“I cristiani sono chiamati ad essere testimoni della possibilità di superare gli odii umani, vivendo in pace e solidarietà con gli altri”
Be’er Sheva – In Israele e Palestina sono giorni di grande ansia e sofferenze. Le prospettive restano incerte e le soluzioni non si fanno vedere. Nel Sud di Israele, nella comunità di Be’er Sheva, l’antica Bersabea, è parroco da alcuni anni don Gioele Salvaterra, giovane sacerdote bolzanino. “La comunità di Be’er Sheva – ci dice – conta un centinaio di fedeli provenienti da luoghi ed ambienti diversi: famiglie arabe-cristiane della Galilea che si sono trasferite qui per motivi di lavoro, rifugiati e migranti, un grande gruppo di cristiani dall’India, che lavorano come badanti, studenti stranieri e persone che si trovano qui per motivi di lavoro o familiari”. “Come parroco di questa comunità – spiega don Gioele – il mio compito è prendermi cura di queste persone per quanto riguarda la vita sacramentale, la vita religiosa, stando attento ai bisogni spirituali e anche fisici di ognuno. Inoltre, vivendo in una città in cui i cristiani sono la minoranza, vedo come mio compito anche il dialogo interreligioso della vita quotidiana (soprattutto con gli ebrei). Il dialogo intellettuale e teologico non è possibile in una città come Be’er Sheva, ma è possibile il dialogo del vivere insieme, dell’ascoltarsi gli uni gli altri, del vivere con l’altro le gioie e i dolori”.
Che cosa sta accadendo in questi giorni così tesi nella vostra città?
Le attività sono ridotte, la gente cerca per quanto possibile di evitare di uscire di casa e pone attenzione nel trovarsi sempre nelle vicinanze di un rifugio. La paura e la tensione sono palpabili.
Come reagisce la piccola comunità cristiana?
La comunità vive queste giornate come gli altri cittadini. Chi può è partito (le famiglie della Galilea sono tornate ai paesi d’origine) e tutti pregano per la pace. Domenica abbiamo celebrato, con una quindicina di persone (i rimasti in città che hanno avuto il coraggio di uscire), la santa Messa in una stanza protetta dai missili, elevando preghiere per la pace e per tutte le vittime di questo conflitto.

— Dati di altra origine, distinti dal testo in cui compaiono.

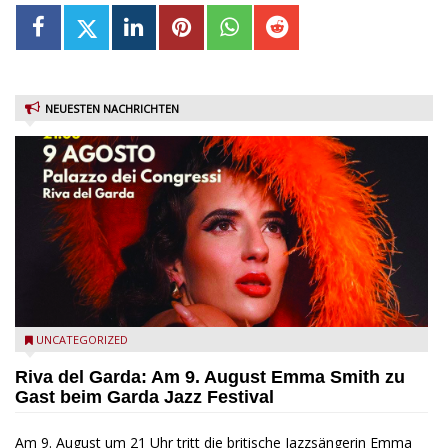
NEUESTEN NACHRICHTEN
Riva del Garda - Emma Smith zu Gast beim Garda Jazz
UNCATEGORIZED
Festival
Riva del Garda: Am 9. August Emma Smith zu
Gast beim Garda Jazz Festival
Am 9. August um 21 Uhr tritt die britische Jazzsängerin Emma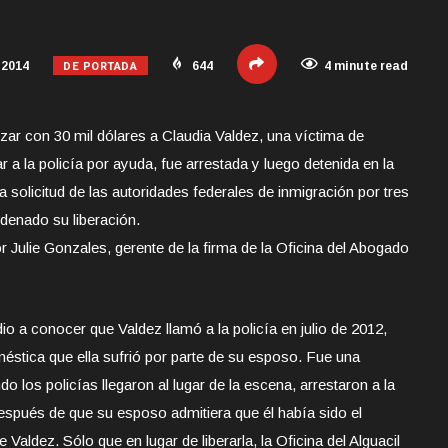
DE PORTADA
 2014
644
4 minute read
r con 30 mil dólares a Claudia Valdez, una víctima de
r a la policía por ayuda, fue arrestada y luego detenida en la
solicitud de las autoridades federales de inmigración por tres
denado su liberación.
 Julie Gonzales, gerente de la firma de la Oficina del Abogado
o a conocer que Valdez llamó a la policía en julio de 2012,
méstica que ella sufrió por parte de su esposo. Fue una
do los policías llegaron al lugar de la escena, arrestaron a la
después de que su esposo admitiera que él había sido el
 Valdez. Sólo que en lugar de liberarla, la Oficina del Alguacil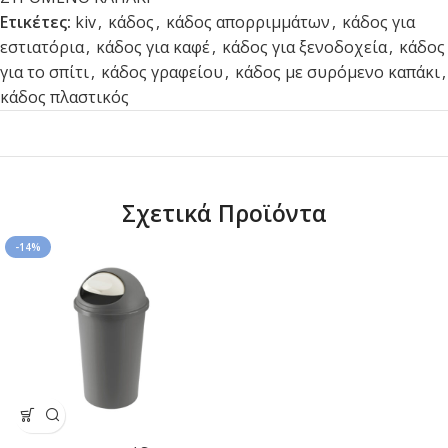
Ετικέτες:
kiv
,
κάδος
,
κάδος απορριμμάτων
,
κάδος για
εστιατόρια
,
κάδος για καφέ
,
κάδος για ξενοδοχεία
,
κάδος
για το σπίτι
,
κάδος γραφείου
,
κάδος με συρόμενο καπάκι
,
κάδος πλαστικός
Σχετικά Προϊόντα
-14%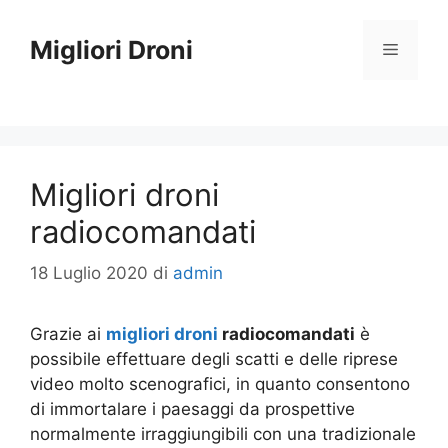
Vai
al
Migliori Droni
Menu
contenuto
Migliori droni
radiocomandati
18 Luglio 2020
di
admin
Grazie ai
migliori droni
radiocomandati
è
possibile effettuare degli scatti e delle riprese
video molto scenografici, in quanto consentono
di immortalare i paesaggi da prospettive
normalmente irraggiungibili con una tradizionale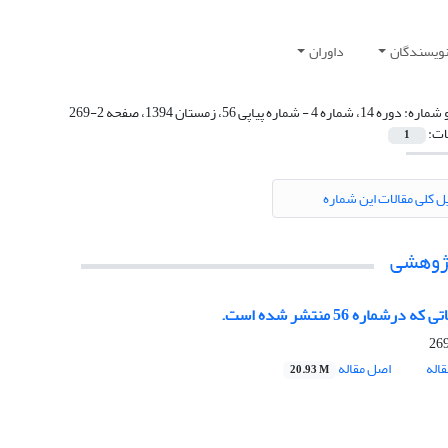
نویسندگان
داوران
 شماره:
دوره 14، شماره 4 - شماره پیاپی 56، زمستان 1394، صفحه 2-269
ات:
1
ل کلی مقالات این شماره
پژوهشی
ه درشماره 56 منتشر شده است.
اله
اصل مقاله
20.93 M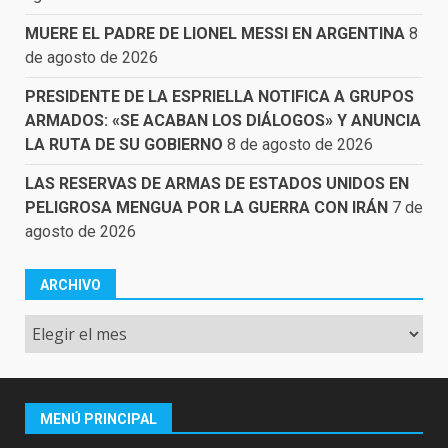
MUERE EL PADRE DE LIONEL MESSI EN ARGENTINA
8
de agosto de 2026
PRESIDENTE DE LA ESPRIELLA NOTIFICA A GRUPOS
ARMADOS: «SE ACABAN LOS DIÁLOGOS» Y ANUNCIA
LA RUTA DE SU GOBIERNO
8 de agosto de 2026
LAS RESERVAS DE ARMAS DE ESTADOS UNIDOS EN
PELIGROSA MENGUA POR LA GUERRA CON IRÁN
7 de
agosto de 2026
ARCHIVO
Archivo
MENÚ PRINCIPAL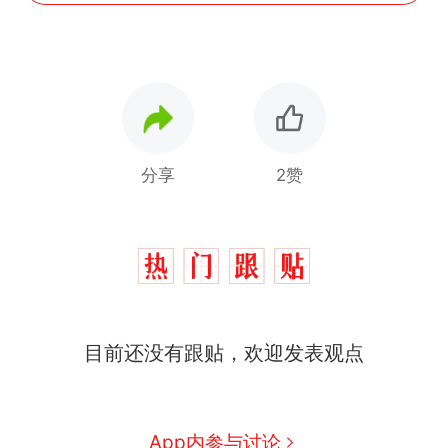
分享
2赞
目前还没有跟贴，欢迎发表观点
那个在床头放菜刀的女孩，
热
因老师一句“跟我回家”改写了
人生
搬家报价570元，搬到楼下
新
App内参与讨论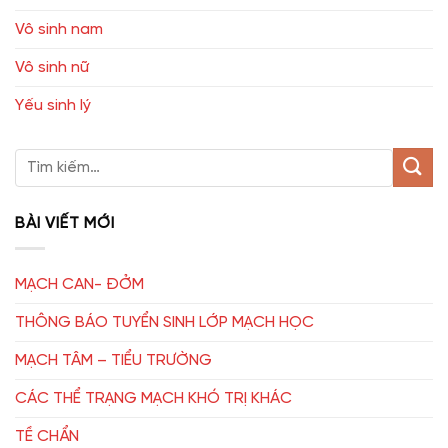
Vô sinh nam
Vô sinh nữ
Yếu sinh lý
BÀI VIẾT MỚI
MẠCH CAN- ĐỞM
THÔNG BÁO TUYỂN SINH LỚP MẠCH HỌC
MẠCH TÂM – TIỂU TRƯỜNG
CÁC THỂ TRẠNG MẠCH KHÓ TRỊ KHÁC
TỀ CHẨN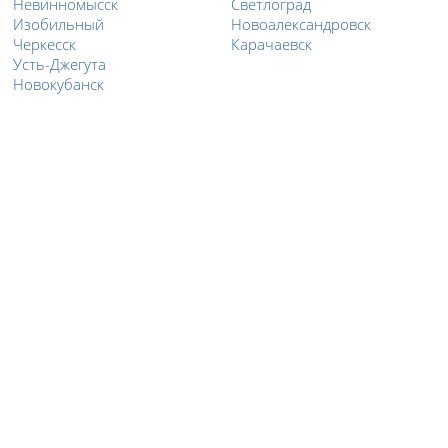
Невинномысск
Светлоград
Изобильный
Новоалександровск
Черкесск
Карачаевск
Усть-Джегута
Новокубанск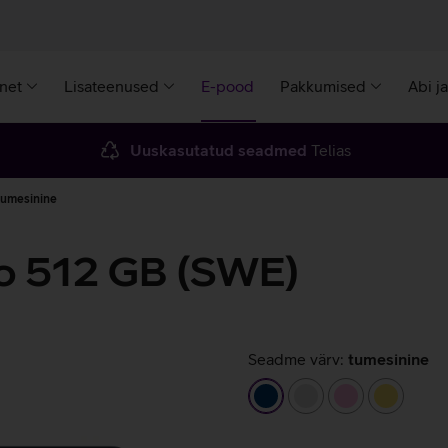
rnet
Lisateenused
E-pood
Pakkumised
Abi j
Uuskasutatud seadmed
Telias
tumesinine
o 512 GB (SWE)
Seadme värv:
tumesinine
tumesinine
hõbedane
heleroosa
kollane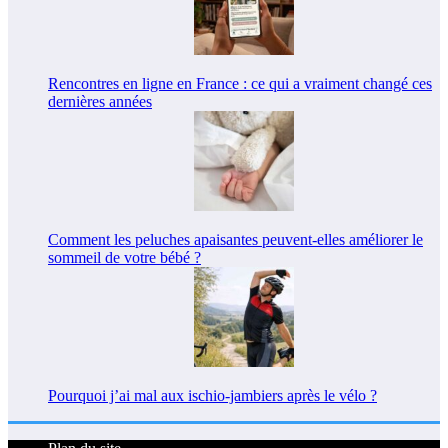
Rencontres en ligne en France : ce qui a vraiment changé ces
dernières années
Comment les peluches apaisantes peuvent-elles améliorer le
sommeil de votre bébé ?
Pourquoi j’ai mal aux ischio-jambiers après le vélo ?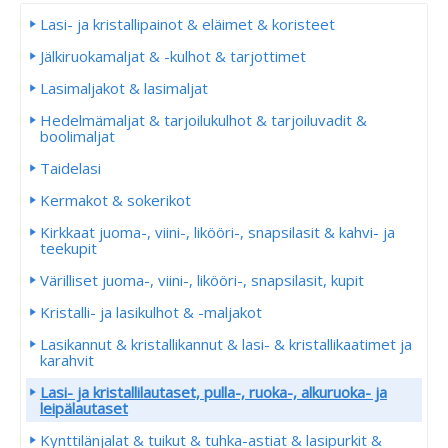
Lasi- ja kristallipainot & eläimet & koristeet
Jälkiruokamaljat & -kulhot & tarjottimet
Lasimaljakot & lasimaljat
Hedelmämaljat & tarjoilukulhot & tarjoiluvadit &
boolimaljat
Taidelasi
Kermakot & sokerikot
Kirkkaat juoma-, viini-, likööri-, snapsilasit & kahvi- ja
teekupit
Värilliset juoma-, viini-, likööri-, snapsilasit, kupit
Kristalli- ja lasikulhot & -maljakot
Lasikannut & kristallikannut & lasi- & kristallikaatimet ja
karahvit
Lasi- ja kristallilautaset, pulla-, ruoka-, alkuruoka- ja
leipälautaset
Kynttilänjalat & tuikut & tuhka-astiat & lasipurkit &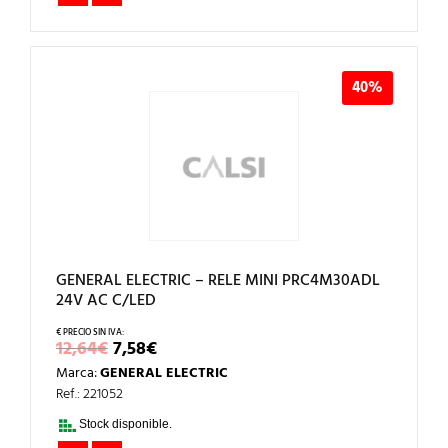
40%
GENERAL ELECTRIC – RELE MINI PRC4M30ADL
24V AC C/LED
EL
EL
12,64
€
7,58
€
PRECIO
PRECIO
Marca:
GENERAL ELECTRIC
ORIGINAL
ACTUAL
ERA:
ES:
Ref.: 221052
12,64€.
7,58€.
Stock disponible.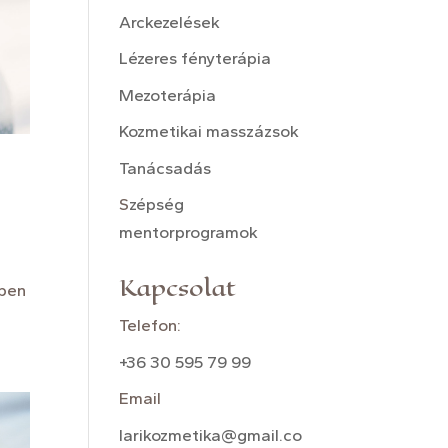
Arckezelések
Lézeres fényterápia
Mezoterápia
Kozmetikai masszázsok
Tanácsadás
S
zépség
mentorprogramok
Kapcsolat
tben
Telefon:
+36 30 595 79 99
Email
larikozmetika@gmail.co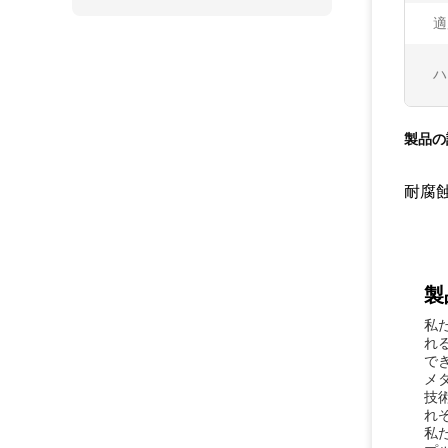
適
ハ
製品の
耐腐
製
私
れ
で
メ
技
れ
私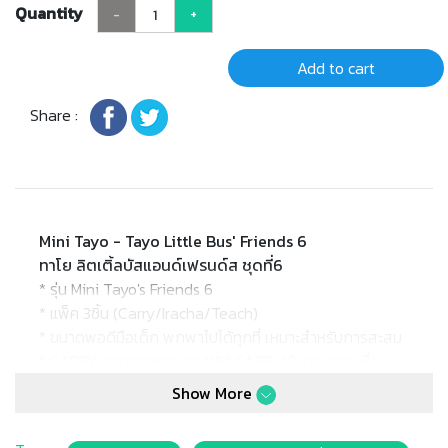
Quantity
-
+
Add to cart
Share :
Mini Tayo - Tayo Little Bus' Friends 6
ทาโย ลิตเติ้ลบัสแอนด์เฟรนด์ส ชุดที่6
* รุ่น Mini Tayo's Friends 6
* แพ็ค 3ชิ้น (Carry/Iracha/Teach)
* ขนาดพอดีมือเด็ก พกพาไปได้ทุกที่ เหมาะสำหรับการสะสม
* CARRY รถบรรทุกขนรถ MINI CARS ปรับทางลาดเพื่อ
เลื่อน IRACHA และTEACH ขึ้นมาได้ (CARRY ไม่สามารถ
Show More
บรรทุก MINI CARS บางรุ่นได้)
* Barcode: 8809226726006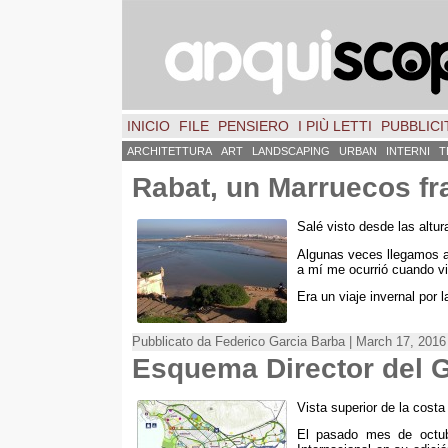
INICIO
FILE
PENSIERO
I PIÙ LETTI
PUBBLICIT
ARCHITETTURA
ART
LANDSCAPING
URBAN
INTERNI
T
Rabat
,
un Marruecos fr
Salé visto desde las altur
Algunas veces llegamos a
a mí me ocurrió cuando vi
Era un viaje invernal por l
Pubblicato da Federico Garcia Barba | March 17, 2016
Esquema Director del 
Vista superior de la costa
El pasado mes de octubr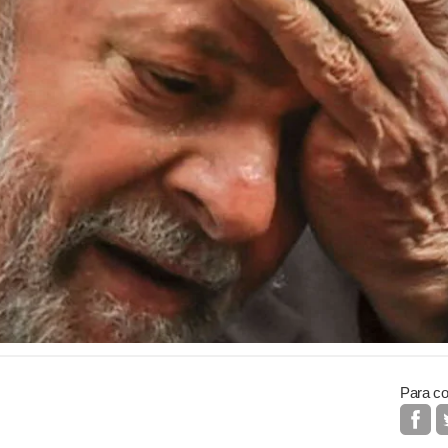
Para co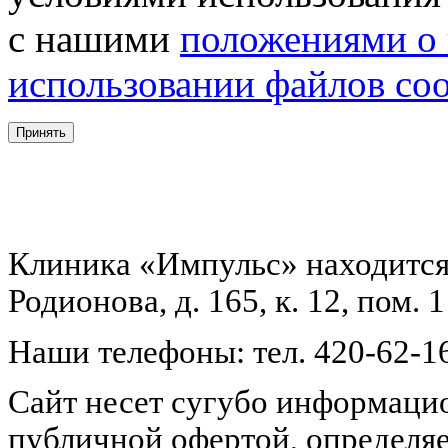
с нашими
положениями о
использовании файлов coo
Принять
Клиника «Импульс» находится 
Родионова, д. 165, к. 12, пом
Наши телефоны: тел. 420-62-16 
Сайт несет сугубо информацио
публичной офертой, определяе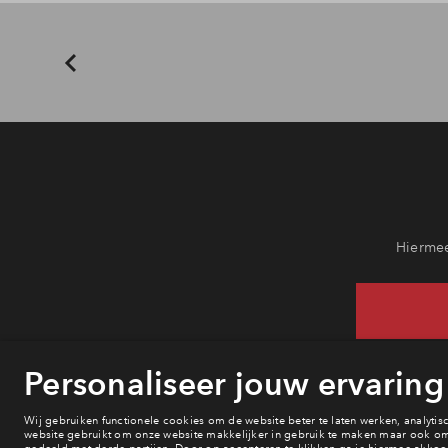
Hiermee
Heb j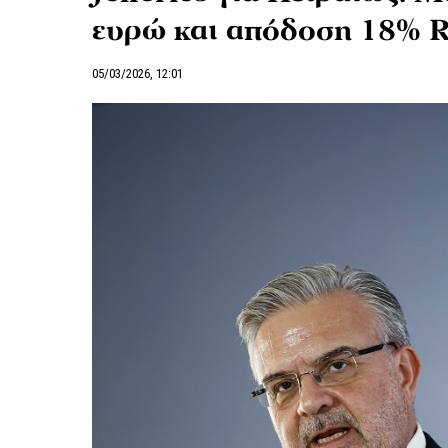
ευρώ και απόδοση 18% 
05/03/2026, 12:01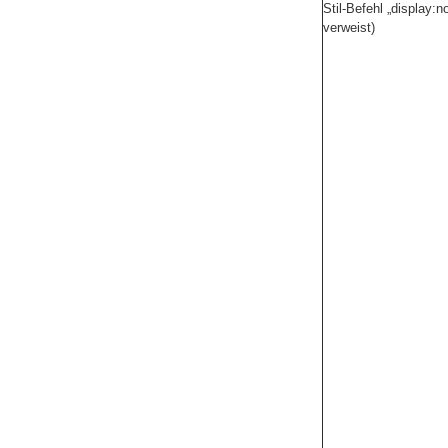
Stil-Befehl „display:n
verweist)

Come accoglie, la comunità, i ripetuti appelli del Papa?
L’attenzione da parte del Papa alla sofferenza di questa regione è molto importante per i fedeli della comunità, che sentono così il sostegno della Chiesa nelle loro sofferenze e nelle loro difficoltà. Si sentono incoraggiati nel proseguire a vivere la loro fede con speranza e fiducia nel Signore.
Che cosa può fare, in generale, la comunità cristiana per contribuire a che si verifichi il miracolo della pace (o almeno cominci un cammino autentico di dialogo)?
Credo che siano due le cose principali che i cristiani possano fare per contribuire al miracolo della pace: la prima è la preghiera, che porta certamente frutto anche se non nell’immediato e che ci invita a non dimenticare mai la speranza e l’ideale di un mondo di pace. In secondo luogo i cristiani sono chiamati ad essere popolo in dialogo, testimoni della possibilità di superare gli odii umani, vivendo in pace e solidarietà con gli altri. Questa apertura quotidiana all’altro è l’inizio necessario e fondamentale di ogni processo che voglia portare alla pace.